The RandomForestRegressor class of the sklearn.ensemble library is used to solve regression problems via random forest. The most important parameter of the RandomForestRegressor class is the n_estimators parameter. This parameter defines the number of trees in the random forest. We will start with n_estimator=20 to see how our algorithm performs.

# **6. Evaluating the Algorithm**
The last and final step of solving a machine learning problem is to evaluate the performance of the algorithm. For regression problems the metrics used to evaluate an algorithm are mean absolute error, mean squared error, and root mean squared error. Execute the following code to find these values:

In [None]:
from sklearn import metrics

print('Mean Absolute Error:', metrics.mean_absolute_error(y_test, y_pred))
print('Mean Squared Error:', metrics.mean_squared_error(y_test, y_pred))
print('Root Mean Squared Error:', np.sqrt(metrics.mean_squared_error(y_test, y_pred)))

Mean Absolute Error: 51.76500000000001
Mean Squared Error: 4216.166749999999
Root Mean Squared Error: 64.93201637097064


With 20 trees, the root mean squared error is 64.93 which is greater than 10 percent of the average petrol consumption i.e. 576.77. This may indicate, among other things, that we have not used enough estimators (trees).

You can see that the error values decreases with the increase in number of estimator. After 200 the rate of decrease in error diminishes, so therefore 200 is a good number for n_estimators. You can play around with the number of trees and other parameters to see if you can get better results on your own.

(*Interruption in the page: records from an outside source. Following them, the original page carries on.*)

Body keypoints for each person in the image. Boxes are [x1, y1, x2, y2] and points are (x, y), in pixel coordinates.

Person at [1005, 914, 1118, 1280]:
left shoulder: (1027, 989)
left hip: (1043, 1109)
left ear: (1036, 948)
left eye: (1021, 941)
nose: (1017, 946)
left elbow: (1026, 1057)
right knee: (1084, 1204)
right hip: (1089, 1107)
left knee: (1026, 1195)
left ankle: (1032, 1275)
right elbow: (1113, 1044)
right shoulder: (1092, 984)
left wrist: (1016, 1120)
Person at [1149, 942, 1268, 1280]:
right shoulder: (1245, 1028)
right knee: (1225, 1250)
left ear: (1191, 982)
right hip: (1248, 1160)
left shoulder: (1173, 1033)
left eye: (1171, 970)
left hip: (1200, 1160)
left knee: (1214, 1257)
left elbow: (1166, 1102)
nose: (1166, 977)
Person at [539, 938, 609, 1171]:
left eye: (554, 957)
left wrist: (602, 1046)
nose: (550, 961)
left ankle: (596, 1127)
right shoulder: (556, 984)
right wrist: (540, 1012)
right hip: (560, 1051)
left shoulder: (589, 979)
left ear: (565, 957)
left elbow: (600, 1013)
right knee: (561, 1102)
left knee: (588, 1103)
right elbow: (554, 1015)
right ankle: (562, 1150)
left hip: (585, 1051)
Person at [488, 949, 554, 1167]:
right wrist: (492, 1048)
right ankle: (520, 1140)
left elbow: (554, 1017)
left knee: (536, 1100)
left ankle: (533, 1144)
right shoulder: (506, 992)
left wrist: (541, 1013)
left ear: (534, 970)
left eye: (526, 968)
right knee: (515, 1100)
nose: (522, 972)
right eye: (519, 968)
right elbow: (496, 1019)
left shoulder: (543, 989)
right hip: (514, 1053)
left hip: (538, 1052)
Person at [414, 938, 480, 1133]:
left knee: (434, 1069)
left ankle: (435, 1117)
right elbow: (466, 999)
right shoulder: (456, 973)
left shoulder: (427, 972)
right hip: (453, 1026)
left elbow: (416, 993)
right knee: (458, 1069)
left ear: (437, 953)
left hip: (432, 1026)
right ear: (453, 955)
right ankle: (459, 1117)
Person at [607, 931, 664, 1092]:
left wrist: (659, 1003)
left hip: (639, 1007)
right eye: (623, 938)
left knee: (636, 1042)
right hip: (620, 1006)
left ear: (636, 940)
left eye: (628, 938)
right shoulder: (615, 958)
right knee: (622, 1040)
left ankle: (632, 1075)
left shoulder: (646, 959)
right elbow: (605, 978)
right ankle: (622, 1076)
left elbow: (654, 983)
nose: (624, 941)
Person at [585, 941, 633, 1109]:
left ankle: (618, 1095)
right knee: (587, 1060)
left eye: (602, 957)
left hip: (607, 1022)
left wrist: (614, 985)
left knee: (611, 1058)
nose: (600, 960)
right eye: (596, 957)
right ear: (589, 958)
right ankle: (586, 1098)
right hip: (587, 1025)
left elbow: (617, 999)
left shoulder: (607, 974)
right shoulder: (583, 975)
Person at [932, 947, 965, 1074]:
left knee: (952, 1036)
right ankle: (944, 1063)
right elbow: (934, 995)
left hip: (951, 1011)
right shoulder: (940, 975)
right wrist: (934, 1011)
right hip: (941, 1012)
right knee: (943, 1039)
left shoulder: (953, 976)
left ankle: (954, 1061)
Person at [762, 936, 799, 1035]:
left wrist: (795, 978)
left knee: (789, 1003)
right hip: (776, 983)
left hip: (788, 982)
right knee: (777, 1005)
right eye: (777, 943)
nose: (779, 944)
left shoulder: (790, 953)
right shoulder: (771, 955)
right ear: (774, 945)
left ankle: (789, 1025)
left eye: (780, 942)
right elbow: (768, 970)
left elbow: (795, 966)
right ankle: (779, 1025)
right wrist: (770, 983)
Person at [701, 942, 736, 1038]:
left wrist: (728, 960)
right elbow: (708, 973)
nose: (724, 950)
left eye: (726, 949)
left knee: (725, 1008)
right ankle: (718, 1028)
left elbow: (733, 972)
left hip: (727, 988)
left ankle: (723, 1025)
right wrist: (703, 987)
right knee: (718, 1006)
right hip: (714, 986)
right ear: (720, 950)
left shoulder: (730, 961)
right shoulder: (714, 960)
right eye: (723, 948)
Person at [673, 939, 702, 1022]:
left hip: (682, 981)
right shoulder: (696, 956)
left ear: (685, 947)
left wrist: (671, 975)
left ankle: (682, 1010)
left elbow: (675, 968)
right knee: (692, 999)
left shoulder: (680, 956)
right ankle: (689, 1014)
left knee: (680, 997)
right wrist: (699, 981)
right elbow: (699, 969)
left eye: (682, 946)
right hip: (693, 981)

# **Part 2: Using Random Forest for Classification**
**Problem Definition**
The task here is to predict whether a bank currency note is authentic or not based on four attributes i.e. variance of the image wavelet transformed image, skewness, entropy, and curtosis of the image.

**Solution**
This is a binary classification problem and we will use a random forest classifier to solve this problem. Steps followed to solve this problem will be similar to the steps performed for regression.



In [None]:
import pandas as pd
import numpy as np

#Import Dataset
dataset = pd.read_csv('/content/sample_data/petrol_consumption.csv')
dataset.head()

#3. Preparing Data For Training
X = dataset.iloc[:, 0:4].values
y = dataset.iloc[:, 4].values

from sklearn.model_selection import train_test_split
X_train, X_test, y_train, y_test = train_test_split(X, y, test_size=0.2, random_state=0)

#4. Feature Scaling
from sklearn.preprocessing import StandardScaler

sc = StandardScaler()
X_train = sc.fit_transform(X_train)
X_test = sc.transform(X_test)

#5. Training the Algorithm
#
from sklearn.ensemble import RandomForestRegressor

regressor = RandomForestRegressor(n_estimators=20, random_state=0)
regressor.fit(X_train, y_train)
y_pred = regressor.predict(X_test)

#6. Evaluating the Algorithm
from sklearn.metrics import classification_report, confusion_matrix, accuracy_score

print(confusion_matrix(y_test,y_pred))
print(classification_report(y_test,y_pred))
print(accuracy_score(y_test, y_pred))

#98.90% is a pretty good accuracy, so there isn't much point in increasing our number of estimators anyway. 
#We can see that increasing the number of estimators did not further improve the accuracy.